Hey, the Cubs made a move! Welcome former Arizona Diamondback Daniel Descalso to the North Side, folks. Is the deal earth-shattering? No. Does it affect the Cubs outlook in the NL Central? A little. Is it a good deal? There are pros and cons.
One pro is that Descalso is a super-utility player who can handle almost every position. Over the last two seasons with Arizona, Descalso saw time at shortstop, second base, third base, left field, and first base. But he mostly played second and third and, if I were to bet, that’s where he’ll likely end up playing most of his time as a Cub.
Another pro is that Descalso is coming off his most impressive offensive season. While he hasn’t been known for offense over his career, he did finish 2018 with a .341 wOBA, 15.1 percent walk rate, 13 homers, and a .238 batting average in 423 plate appearances. I’ll take those numbers from my utility hitter.
Finally, and most important, Descalso’s contract is so inexpensive. The Cubs only guaranteed him $5 million over two years ($2.5M AAV), which is less than either Brian Duensing or Brandon Kintzler. There’s also a $3.5 million club option ($1 million buyout) and another $750,000 in incentives that could push the deal to $8.25 total, which would also mean the 32-year-old has performed well.
But there are some inherent risks to signing Descalso. His encouraging offensive numbers last season did come in hitter-friendly Chase Field. And before he played for the D-backs from 2017-18, the lefty hitter benefited from the thin air of Coors Field. So whether Descalso can continue to provide run value outside of hitter paradises remains to be seen.
Don’t expect lights-out defense from Descalso, either. According to UZR/150, the new Cub is below-average at basically every position plays (1B: -6.1; 2B: -5.3; 3B: -5.6; SS: -16.4; LF: -9.1). And his defense runs saved (DRS) basically matches his UZR.
Another con is that Descalso is now 32 years old, which, while not exactly ancient, is usually the time many hitters begin to bow out of their glory years. Perhaps the adjustments he made that led to a career offensive year continue to yield solid results in Chicago.
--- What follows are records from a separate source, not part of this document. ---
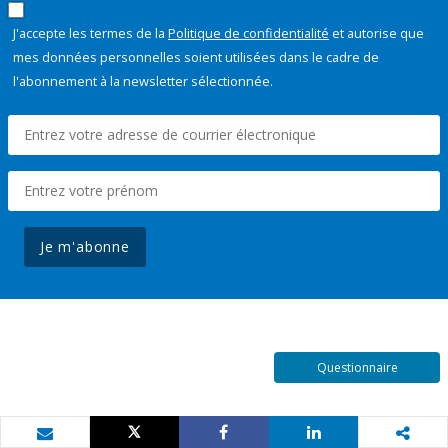
J'accepte les termes de la
Politique de confidentialité
et autorise que
mes données personnelles soient utilisées dans le cadre de
l'abonnement à la newsletter sélectionnée.
Je m'abonne
Questionnaire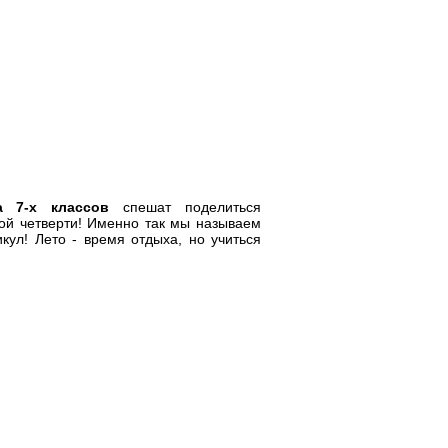
а 7-х классов
спешат поделиться
ной четверти! Именно так мы называем
кул! Лето - время отдыха, но учиться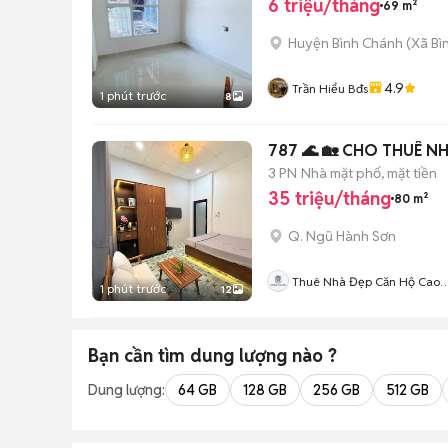
6 triệu/tháng
69 m²
Huyện Bình Chánh
(
Xã Bì
4.9
Trần Hiểu Bđs
1 phút trước
8
787 🌊 🏡 CHO THUÊ 
3 PN
Nhà mặt phố, mặt tiền
35 triệu/tháng
80 m²
Q. Ngũ Hành Sơn
Thuê Nhà Đẹp Căn Hộ Cao
1 phút trước
12
Cấp Đà Nẵng
Bạn cần tìm
dung lượng
nào ?
Dung lượng:
64 GB
128 GB
256 GB
512 GB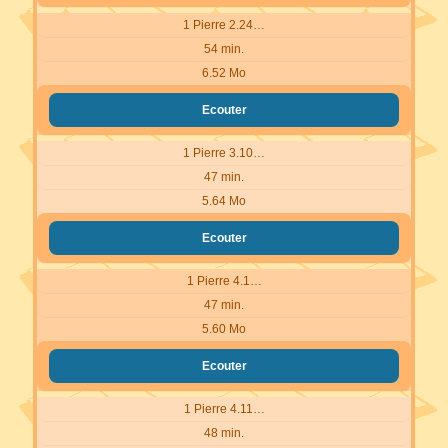
1 Pierre 2.24…
54 min.
6.52 Mo
Ecouter
1 Pierre 3.10…
47 min.
5.64 Mo
Ecouter
1 Pierre 4.1…
47 min.
5.60 Mo
Ecouter
1 Pierre 4.11…
48 min.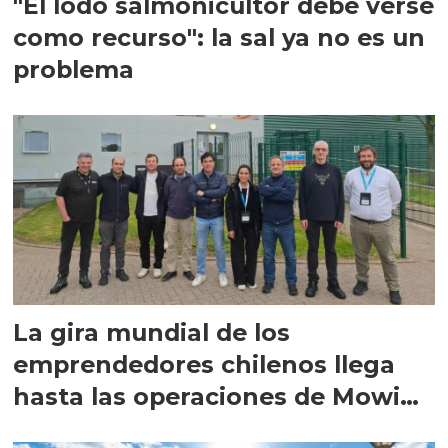
"El lodo salmonicultor debe verse
como recurso": la sal ya no es un
problema
La gira mundial de los
emprendedores chilenos llega
hasta las operaciones de Mowi
en Escocia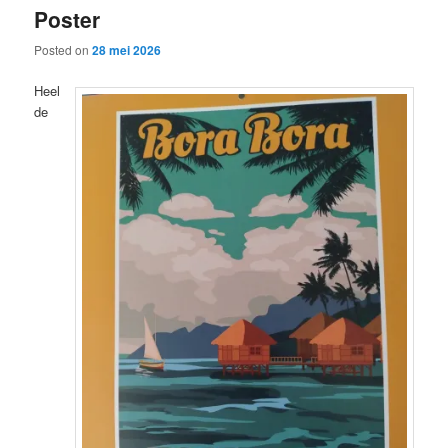
Poster
content
content
Posted on
28 mei 2026
Heel
de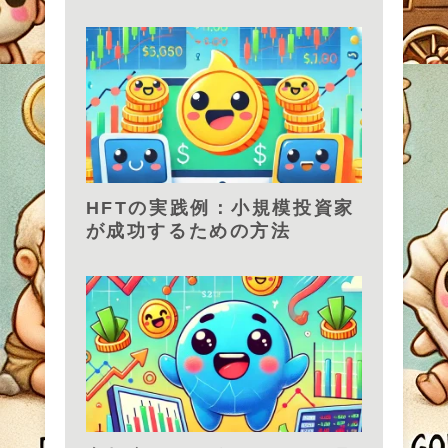
HFTの実践例：小規模投資家
が成功するための方法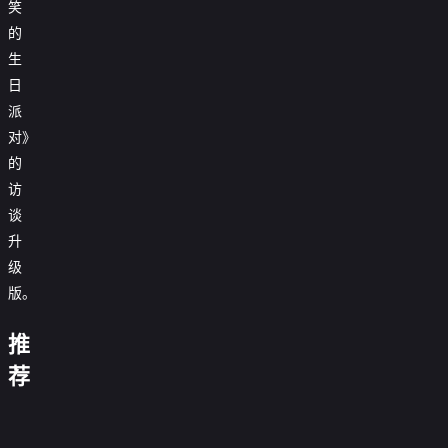
笑
的
生
日
派
对》
的
访
谈
升
级
黄
结
版。
罗
金
怪
婚
英
姐
渔
奇
和
锡
单
南
姐
场
不
推
谜
离
全
的
身
极
对
之
良
案
婚
知
吵
即
的
不
我
明
一
荐
限
之
干
吵
地
厨
良
来
星
族
时
间
我
预
闹
狱
师
一
说
电
寻
破
2
家
视
闹
沟
第
族
是
台
爱
惊
第
0.0
的
角
蹦
通
三
寻
女
0.0
两
豆
记
人
二
分
熊
蹦
之
季
0.0分
爱
人
分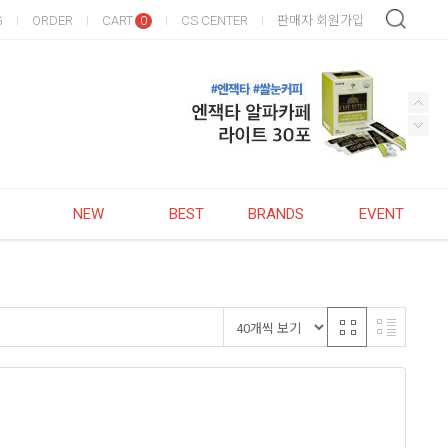
G
ORDER
CART
CS CENTER
판매자 회원가입
0
NEW
BEST
BRANDS
EVENT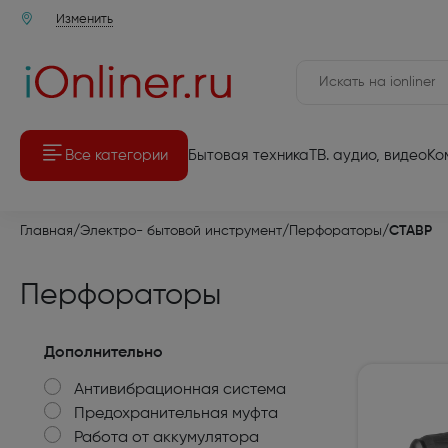
Изменить
Все категории
Бытовая техника
ТВ. аудио, видео
Ко
Аудио-Видео техника
Аудио-Ви
Главная
/
Электро- бытовой инструмент
/
Перфораторы
/
СТАВР
Мелкая бытовая техника
Комплекты 
Перфораторы
Крупная бытовая техника
Телевизоры
Компьютерная техника
Мультимед
Дополнительно
Антивибрационная система
Товары для дома и дачи
Игровые п
Предохранительная муфта
Встраиваемая бытовая техника
Работа от аккумулятора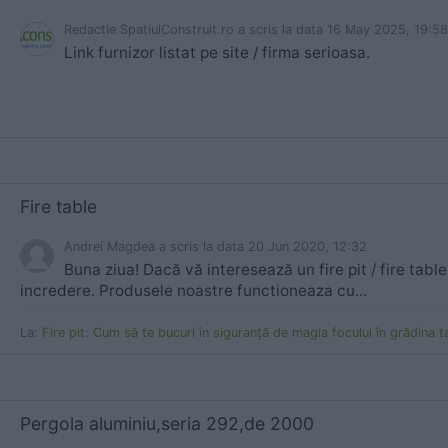
Redactie SpatiulConstruit.ro
a scris
la data 16 May 2025, 19:58
Link furnizor listat pe site / firma serioasa.
Fire table
Andrei Magdea
a scris
la data 20 Jun 2020, 12:32
Buna ziua! Dacă vă interesează un fire pit / fire tabl
incredere. Produsele noastre functioneaza cu...
La:
Fire pit: Cum să te bucuri în siguranță de magia focului în grădina t
Pergola aluminiu,seria 292,de 2000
But if they don’t, I’m not sure how thrilled fans are going to be seeing Descalso take away plate appearances from the much younger David Bote.
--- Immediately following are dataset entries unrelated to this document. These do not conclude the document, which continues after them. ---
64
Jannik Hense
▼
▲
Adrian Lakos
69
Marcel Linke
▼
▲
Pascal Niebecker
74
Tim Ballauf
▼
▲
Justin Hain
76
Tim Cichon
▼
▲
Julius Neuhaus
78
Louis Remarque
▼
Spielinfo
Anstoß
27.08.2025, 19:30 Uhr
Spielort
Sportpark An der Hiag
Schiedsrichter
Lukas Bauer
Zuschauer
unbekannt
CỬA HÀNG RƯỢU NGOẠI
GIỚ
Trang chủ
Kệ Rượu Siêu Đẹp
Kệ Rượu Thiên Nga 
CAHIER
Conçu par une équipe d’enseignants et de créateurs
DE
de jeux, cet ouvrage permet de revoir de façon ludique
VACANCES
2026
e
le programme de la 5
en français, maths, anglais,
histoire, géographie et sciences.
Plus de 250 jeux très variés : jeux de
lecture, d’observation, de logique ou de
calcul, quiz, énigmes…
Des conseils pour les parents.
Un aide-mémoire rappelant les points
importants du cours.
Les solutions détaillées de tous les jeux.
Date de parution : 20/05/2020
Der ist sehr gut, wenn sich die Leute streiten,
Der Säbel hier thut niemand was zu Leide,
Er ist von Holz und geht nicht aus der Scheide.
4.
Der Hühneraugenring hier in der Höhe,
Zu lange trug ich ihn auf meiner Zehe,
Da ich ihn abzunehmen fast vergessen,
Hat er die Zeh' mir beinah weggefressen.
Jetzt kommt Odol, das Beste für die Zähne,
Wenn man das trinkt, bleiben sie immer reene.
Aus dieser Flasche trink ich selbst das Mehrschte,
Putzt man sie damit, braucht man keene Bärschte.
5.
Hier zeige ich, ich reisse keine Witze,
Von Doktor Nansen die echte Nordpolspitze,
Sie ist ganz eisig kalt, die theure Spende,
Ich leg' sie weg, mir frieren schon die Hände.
Overall, it’s sort of hard to hate the deal when it’s not really costing the Cubs anything. Descalso’s contract barely moves the luxury tax needle. Of course, I could have said the same thing when the Cubs signed Duensing and traded for Kintzler. Those small contracts end up snowballing, and God forbid it prohibits the Cubs from acquiring other valuable talent from outside the organization.
There’s also the thought that it could be the precursor for a trade involving an older, more expensive player who spends a lot of time at second. I’m not saying that’s what’s going on here, and it seems highly unlikely but we keep hearing about the Cubs getting creative. For now, we’ll just take this for what it is: a solid deal for a solid utility bat.